[start]

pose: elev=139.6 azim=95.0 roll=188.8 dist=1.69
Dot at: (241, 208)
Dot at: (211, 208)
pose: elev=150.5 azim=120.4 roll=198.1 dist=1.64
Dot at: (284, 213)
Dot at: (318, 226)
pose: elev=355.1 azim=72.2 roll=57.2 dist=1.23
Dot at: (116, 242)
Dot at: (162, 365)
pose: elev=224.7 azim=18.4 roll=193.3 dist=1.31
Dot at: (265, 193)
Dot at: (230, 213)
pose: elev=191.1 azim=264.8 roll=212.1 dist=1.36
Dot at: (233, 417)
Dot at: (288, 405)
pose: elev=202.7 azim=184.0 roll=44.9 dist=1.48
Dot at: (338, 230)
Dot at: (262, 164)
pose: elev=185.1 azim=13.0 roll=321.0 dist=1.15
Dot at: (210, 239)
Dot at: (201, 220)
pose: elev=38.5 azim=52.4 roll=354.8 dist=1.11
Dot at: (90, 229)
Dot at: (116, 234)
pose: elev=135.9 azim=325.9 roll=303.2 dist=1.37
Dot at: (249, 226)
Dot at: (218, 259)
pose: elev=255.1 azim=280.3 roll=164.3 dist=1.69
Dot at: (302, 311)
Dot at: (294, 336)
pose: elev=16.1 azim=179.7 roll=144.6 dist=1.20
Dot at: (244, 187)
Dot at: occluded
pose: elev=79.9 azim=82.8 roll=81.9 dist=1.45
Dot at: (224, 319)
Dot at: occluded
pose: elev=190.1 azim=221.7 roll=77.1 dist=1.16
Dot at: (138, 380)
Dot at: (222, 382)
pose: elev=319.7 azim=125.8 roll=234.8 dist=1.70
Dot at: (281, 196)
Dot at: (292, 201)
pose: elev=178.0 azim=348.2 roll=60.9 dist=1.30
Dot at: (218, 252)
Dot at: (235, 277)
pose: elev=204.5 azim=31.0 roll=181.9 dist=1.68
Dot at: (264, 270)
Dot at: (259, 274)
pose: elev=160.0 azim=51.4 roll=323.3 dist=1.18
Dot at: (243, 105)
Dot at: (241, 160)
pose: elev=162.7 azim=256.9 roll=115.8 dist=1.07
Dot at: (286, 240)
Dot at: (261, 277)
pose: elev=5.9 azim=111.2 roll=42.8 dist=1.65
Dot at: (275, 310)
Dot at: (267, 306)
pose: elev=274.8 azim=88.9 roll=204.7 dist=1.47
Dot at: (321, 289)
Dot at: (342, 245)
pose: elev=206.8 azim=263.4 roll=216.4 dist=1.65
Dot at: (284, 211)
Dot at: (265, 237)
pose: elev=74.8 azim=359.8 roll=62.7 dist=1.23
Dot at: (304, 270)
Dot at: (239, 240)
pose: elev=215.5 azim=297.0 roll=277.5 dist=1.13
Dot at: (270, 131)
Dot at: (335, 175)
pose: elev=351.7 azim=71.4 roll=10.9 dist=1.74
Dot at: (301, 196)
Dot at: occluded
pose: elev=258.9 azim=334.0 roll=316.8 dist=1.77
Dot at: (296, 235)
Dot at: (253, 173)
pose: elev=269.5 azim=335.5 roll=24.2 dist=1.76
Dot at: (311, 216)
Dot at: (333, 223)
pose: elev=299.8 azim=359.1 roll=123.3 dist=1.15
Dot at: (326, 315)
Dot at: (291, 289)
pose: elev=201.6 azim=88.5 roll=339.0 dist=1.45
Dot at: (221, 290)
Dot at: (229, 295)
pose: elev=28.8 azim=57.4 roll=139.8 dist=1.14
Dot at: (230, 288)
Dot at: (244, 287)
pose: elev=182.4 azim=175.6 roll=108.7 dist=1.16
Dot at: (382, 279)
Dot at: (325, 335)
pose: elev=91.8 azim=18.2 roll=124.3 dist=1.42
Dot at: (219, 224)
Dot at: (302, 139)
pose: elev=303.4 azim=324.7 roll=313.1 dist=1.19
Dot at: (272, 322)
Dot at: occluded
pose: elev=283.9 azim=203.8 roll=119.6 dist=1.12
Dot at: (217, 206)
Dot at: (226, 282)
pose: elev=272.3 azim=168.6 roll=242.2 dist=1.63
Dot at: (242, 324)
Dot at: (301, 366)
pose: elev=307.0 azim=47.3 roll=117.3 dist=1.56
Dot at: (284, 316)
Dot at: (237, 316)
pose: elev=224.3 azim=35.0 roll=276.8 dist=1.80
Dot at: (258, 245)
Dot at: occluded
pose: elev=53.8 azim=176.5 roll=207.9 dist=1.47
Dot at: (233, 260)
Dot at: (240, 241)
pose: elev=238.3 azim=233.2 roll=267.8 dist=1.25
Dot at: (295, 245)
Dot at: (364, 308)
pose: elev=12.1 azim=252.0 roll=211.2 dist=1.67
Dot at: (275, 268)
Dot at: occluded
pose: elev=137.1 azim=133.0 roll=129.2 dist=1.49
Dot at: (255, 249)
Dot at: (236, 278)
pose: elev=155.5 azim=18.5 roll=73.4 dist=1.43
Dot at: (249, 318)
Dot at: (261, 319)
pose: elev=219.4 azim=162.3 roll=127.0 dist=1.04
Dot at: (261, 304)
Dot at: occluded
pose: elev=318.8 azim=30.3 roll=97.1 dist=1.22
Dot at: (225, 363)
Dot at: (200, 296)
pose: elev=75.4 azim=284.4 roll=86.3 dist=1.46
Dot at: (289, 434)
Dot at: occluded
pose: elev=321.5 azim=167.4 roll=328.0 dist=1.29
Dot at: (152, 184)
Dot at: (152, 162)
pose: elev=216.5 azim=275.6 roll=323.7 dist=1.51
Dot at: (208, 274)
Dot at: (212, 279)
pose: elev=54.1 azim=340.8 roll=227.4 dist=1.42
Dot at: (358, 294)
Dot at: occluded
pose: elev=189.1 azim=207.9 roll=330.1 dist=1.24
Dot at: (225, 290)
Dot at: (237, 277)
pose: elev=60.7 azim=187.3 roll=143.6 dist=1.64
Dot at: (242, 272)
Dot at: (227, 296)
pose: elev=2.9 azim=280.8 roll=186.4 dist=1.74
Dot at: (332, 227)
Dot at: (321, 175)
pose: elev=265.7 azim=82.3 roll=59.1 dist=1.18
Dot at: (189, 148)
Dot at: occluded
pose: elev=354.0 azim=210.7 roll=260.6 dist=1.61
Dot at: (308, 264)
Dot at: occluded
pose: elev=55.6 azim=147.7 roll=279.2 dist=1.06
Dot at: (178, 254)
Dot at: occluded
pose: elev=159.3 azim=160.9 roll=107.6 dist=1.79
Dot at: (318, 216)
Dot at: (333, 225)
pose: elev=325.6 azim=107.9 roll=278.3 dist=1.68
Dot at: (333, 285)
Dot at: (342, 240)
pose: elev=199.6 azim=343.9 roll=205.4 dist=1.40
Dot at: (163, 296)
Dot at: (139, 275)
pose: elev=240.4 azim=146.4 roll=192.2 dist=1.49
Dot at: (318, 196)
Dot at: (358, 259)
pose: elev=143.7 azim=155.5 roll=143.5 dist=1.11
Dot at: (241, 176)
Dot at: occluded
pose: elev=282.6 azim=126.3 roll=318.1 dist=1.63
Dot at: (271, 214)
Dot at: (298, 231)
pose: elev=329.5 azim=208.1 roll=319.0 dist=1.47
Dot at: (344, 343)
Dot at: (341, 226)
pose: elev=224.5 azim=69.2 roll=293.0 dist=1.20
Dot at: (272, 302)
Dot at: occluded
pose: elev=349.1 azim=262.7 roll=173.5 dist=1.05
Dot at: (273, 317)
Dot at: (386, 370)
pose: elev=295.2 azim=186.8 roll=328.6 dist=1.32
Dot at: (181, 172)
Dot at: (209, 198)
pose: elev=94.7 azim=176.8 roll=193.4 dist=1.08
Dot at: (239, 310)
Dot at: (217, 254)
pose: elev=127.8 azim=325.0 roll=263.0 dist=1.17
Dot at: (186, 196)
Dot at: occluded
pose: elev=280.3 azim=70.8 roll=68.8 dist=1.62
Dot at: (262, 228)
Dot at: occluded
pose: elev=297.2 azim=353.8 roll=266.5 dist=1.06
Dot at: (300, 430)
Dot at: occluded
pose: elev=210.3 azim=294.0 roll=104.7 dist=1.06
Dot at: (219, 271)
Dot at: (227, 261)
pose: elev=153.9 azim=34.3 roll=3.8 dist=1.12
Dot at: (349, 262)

[end]

EXERCISE PROMPT: Convert the lines from the one holding "pose: elev=38.5 azim=52.4" through the one holding "Dot at: (259, 274)", inclusive, into a Markdown table with the columns Row and Line, numbering each line and skipping any blank ones.

OUTPUT OF THE EXERCISE:
| Row | Line |
|---|---|
| 1 | pose: elev=38.5 azim=52.4 roll=354.8 dist=1.11 |
| 2 | Dot at: (90, 229) |
| 3 | Dot at: (116, 234) |
| 4 | pose: elev=135.9 azim=325.9 roll=303.2 dist=1.37 |
| 5 | Dot at: (249, 226) |
| 6 | Dot at: (218, 259) |
| 7 | pose: elev=255.1 azim=280.3 roll=164.3 dist=1.69 |
| 8 | Dot at: (302, 311) |
| 9 | Dot at: (294, 336) |
| 10 | pose: elev=16.1 azim=179.7 roll=144.6 dist=1.20 |
| 11 | Dot at: (244, 187) |
| 12 | Dot at: occluded |
| 13 | pose: elev=79.9 azim=82.8 roll=81.9 dist=1.45 |
| 14 | Dot at: (224, 319) |
| 15 | Dot at: occluded |
| 16 | pose: elev=190.1 azim=221.7 roll=77.1 dist=1.16 |
| 17 | Dot at: (138, 380) |
| 18 | Dot at: (222, 382) |
| 19 | pose: elev=319.7 azim=125.8 roll=234.8 dist=1.70 |
| 20 | Dot at: (281, 196) |
| 21 | Dot at: (292, 201) |
| 22 | pose: elev=178.0 azim=348.2 roll=60.9 dist=1.30 |
| 23 | Dot at: (218, 252) |
| 24 | Dot at: (235, 277) |
| 25 | pose: elev=204.5 azim=31.0 roll=181.9 dist=1.68 |
| 26 | Dot at: (264, 270) |
| 27 | Dot at: (259, 274) |